Americans an understanding of how we created a system of unconstitutional,

state-sponsored, de jure segregation, and a sense of outrage about it, neither

remedies nor reparations will be on the public agenda.

Isn’t your argument completely unrealistic? Supreme Court justices will

never go for it.

The observation that the Supreme Court “follows the election returns”

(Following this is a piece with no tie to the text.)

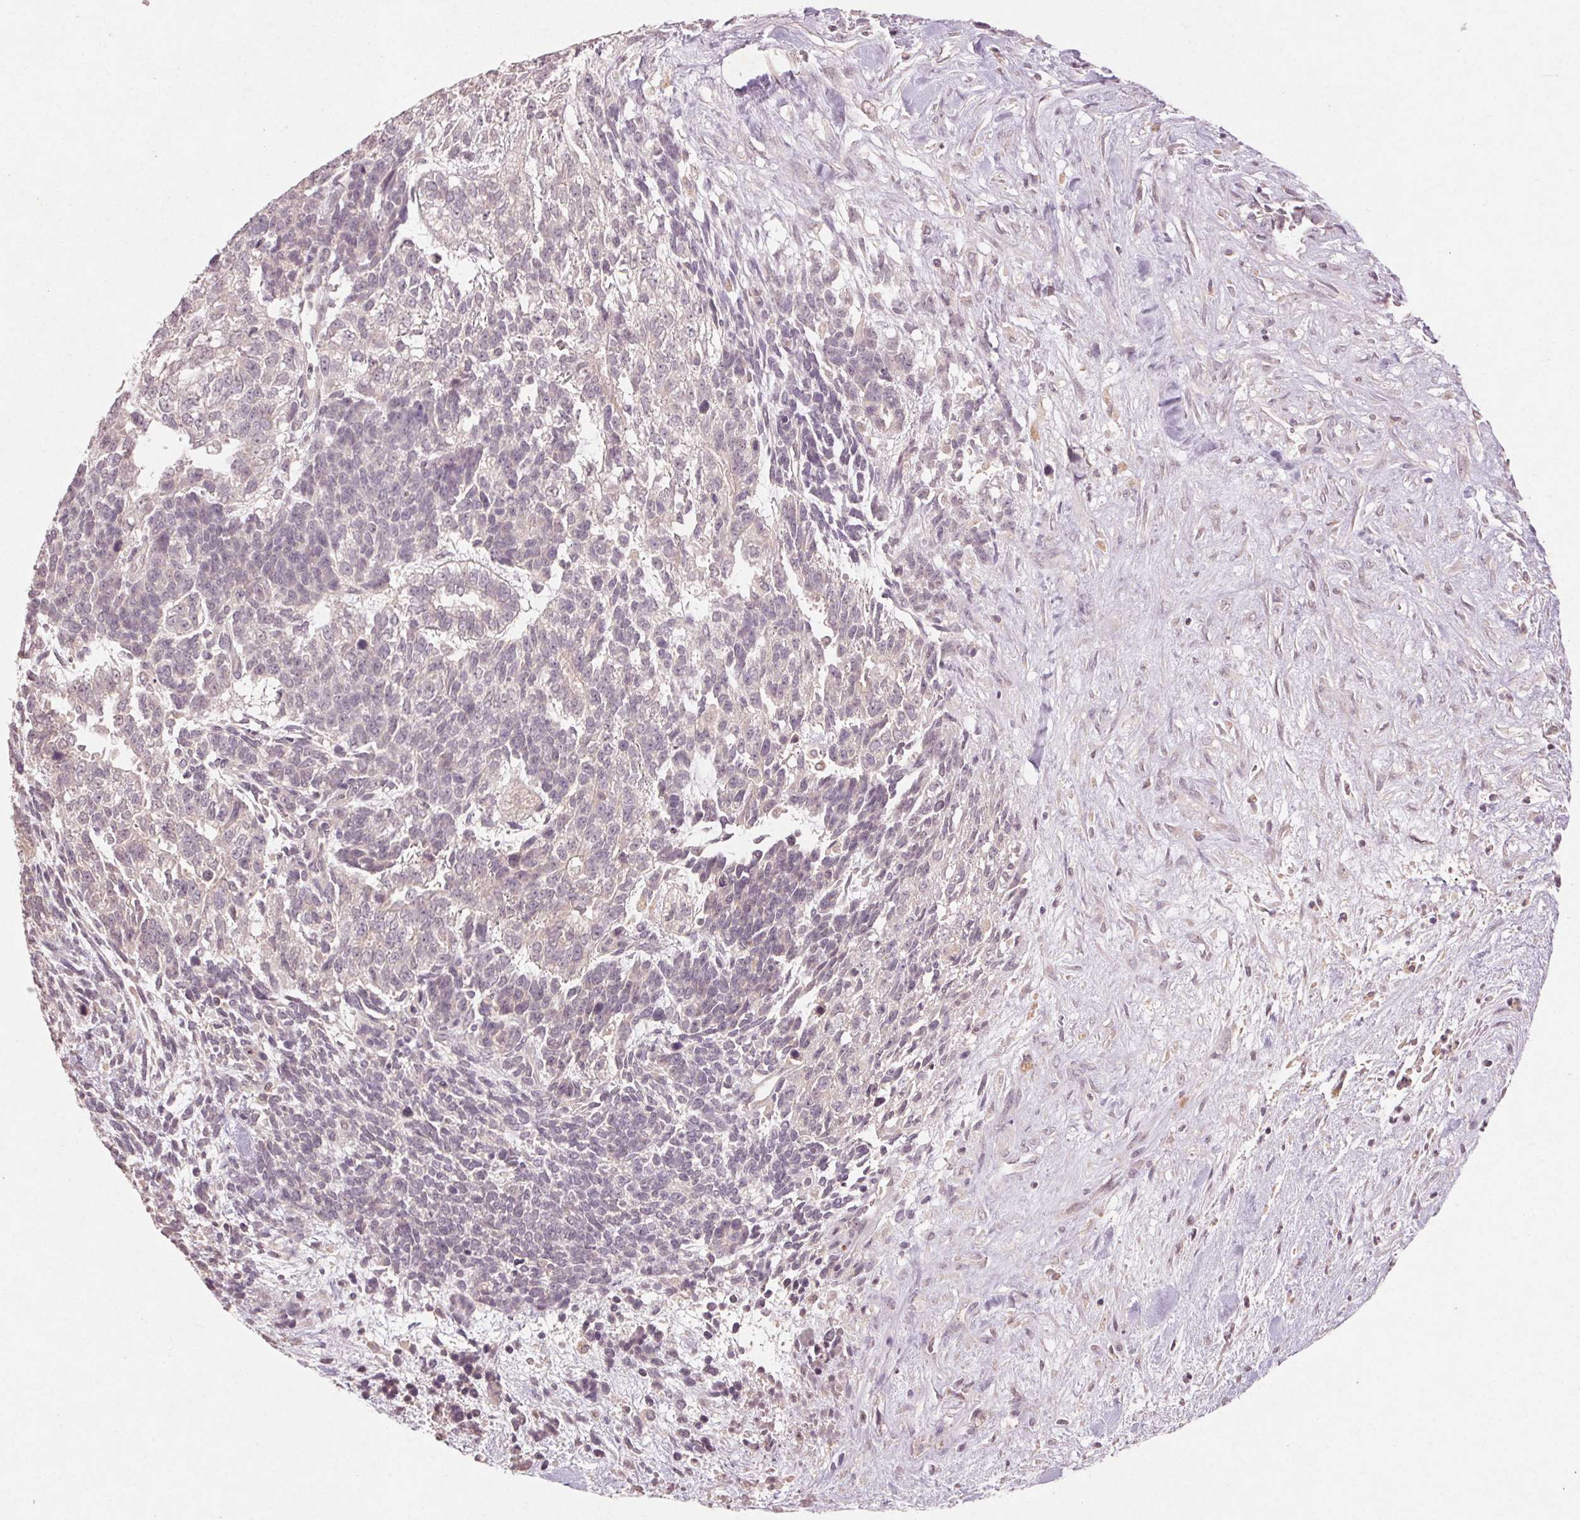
{"staining": {"intensity": "negative", "quantity": "none", "location": "none"}, "tissue": "testis cancer", "cell_type": "Tumor cells", "image_type": "cancer", "snomed": [{"axis": "morphology", "description": "Carcinoma, Embryonal, NOS"}, {"axis": "topography", "description": "Testis"}], "caption": "Testis cancer was stained to show a protein in brown. There is no significant expression in tumor cells.", "gene": "KLRC3", "patient": {"sex": "male", "age": 23}}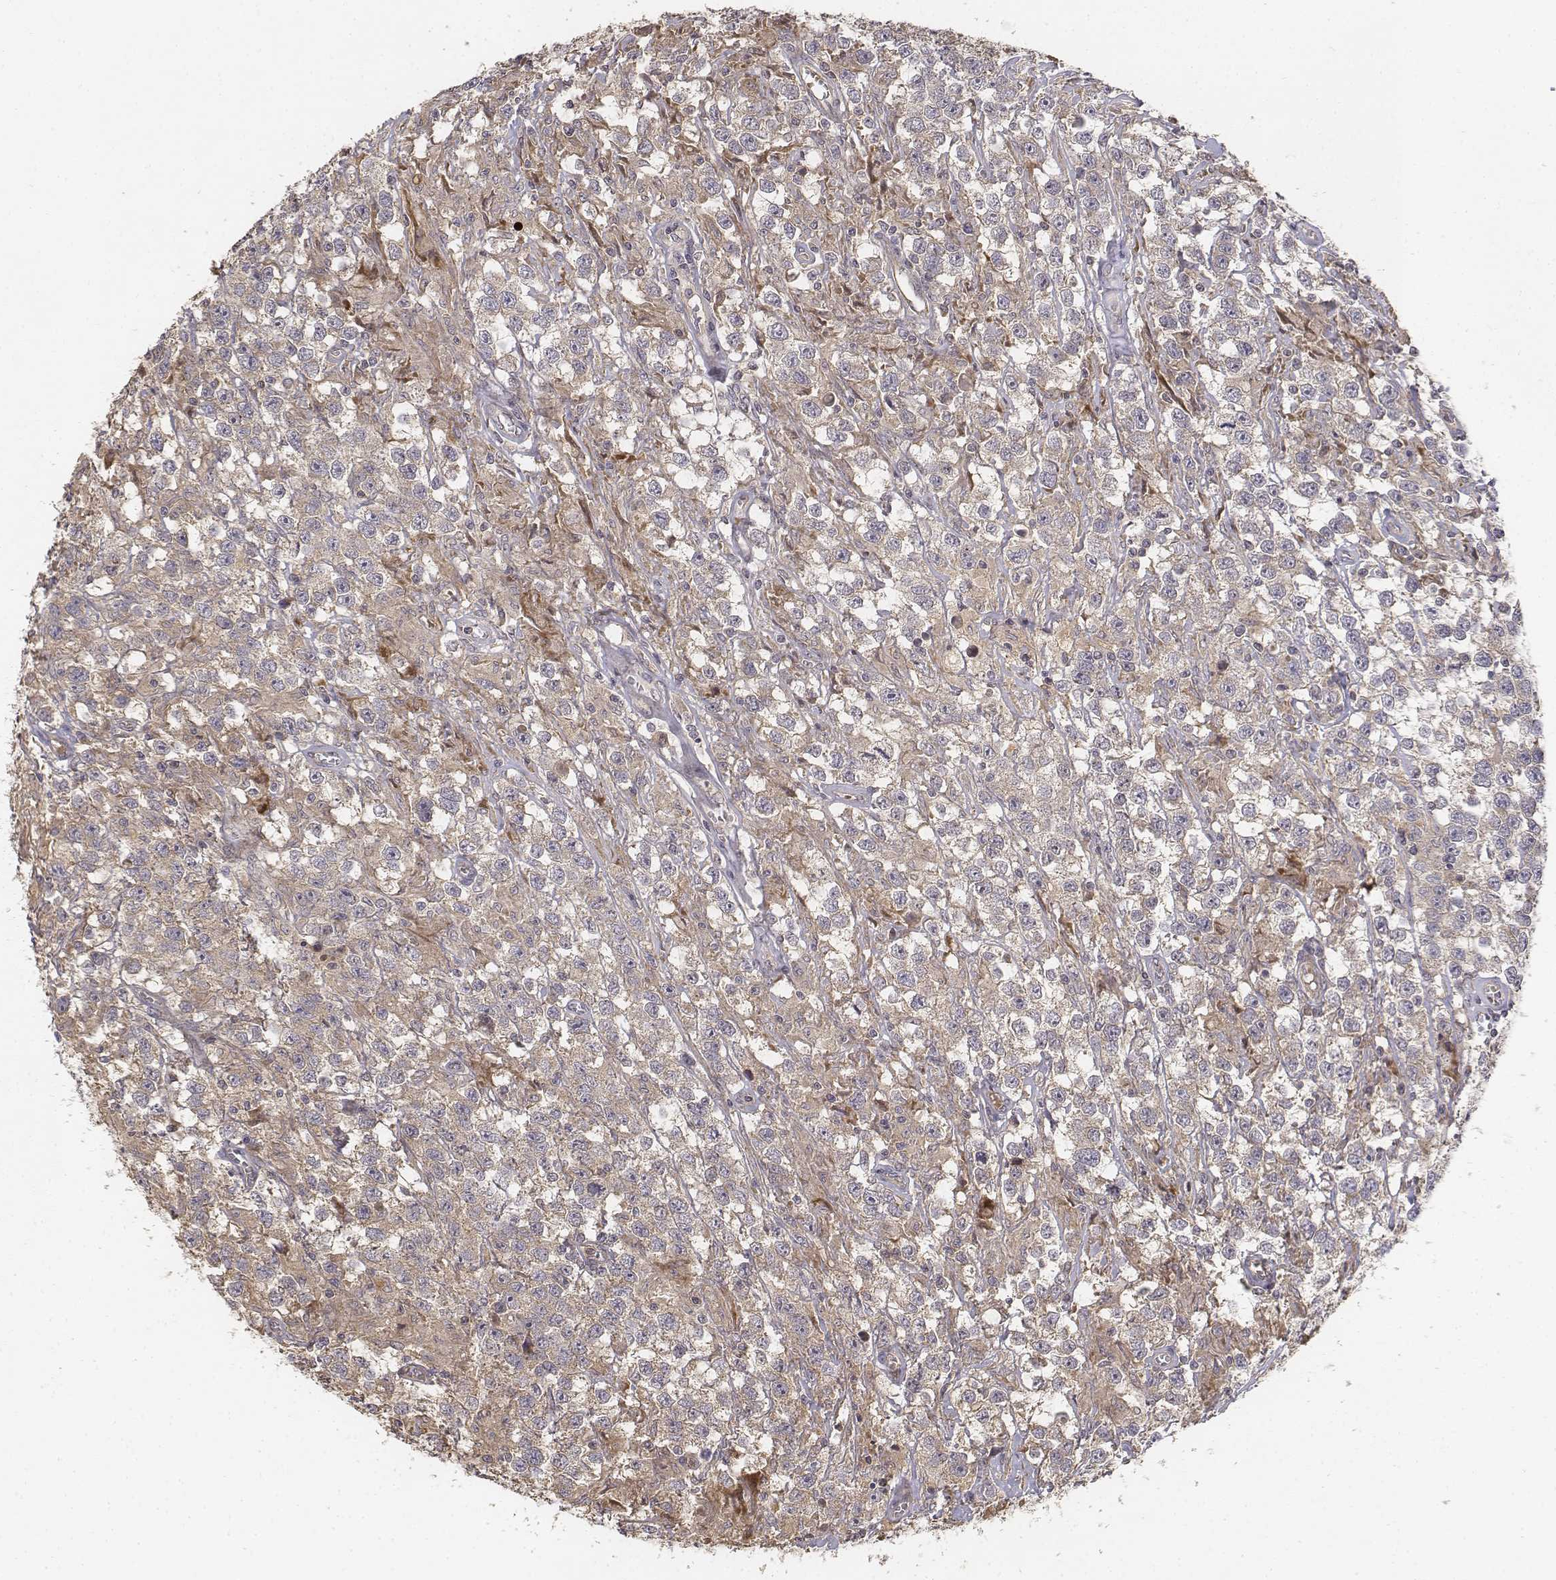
{"staining": {"intensity": "weak", "quantity": ">75%", "location": "cytoplasmic/membranous"}, "tissue": "testis cancer", "cell_type": "Tumor cells", "image_type": "cancer", "snomed": [{"axis": "morphology", "description": "Seminoma, NOS"}, {"axis": "topography", "description": "Testis"}], "caption": "An image showing weak cytoplasmic/membranous positivity in approximately >75% of tumor cells in testis cancer (seminoma), as visualized by brown immunohistochemical staining.", "gene": "FBXO21", "patient": {"sex": "male", "age": 43}}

may be too simple, but Supreme Court justices certainly do come to new

understandings only after a substantial portion of informed opinion has done

so. Yet although reparations cannot be won by lawsuits, the courts do have a

role. Were Congress, for example, to enact a “Fair Share Plan,” opponents

would challenge it, insisting that such a policy would be “reverse

discrimination” and violate the Fourteenth Amendment. A future, bettereducated

Court would be called upon to reject this argument, as well as to

rule that the plan was an appropriate exercise of congressional power under

Section 2 of the Thirteenth Amendment, the clause that authorized Congress

to abolish the badges of slavery, of which none other is as important as

segregated neighborhoods.

Whether a future Court is better educated is entirely up to us.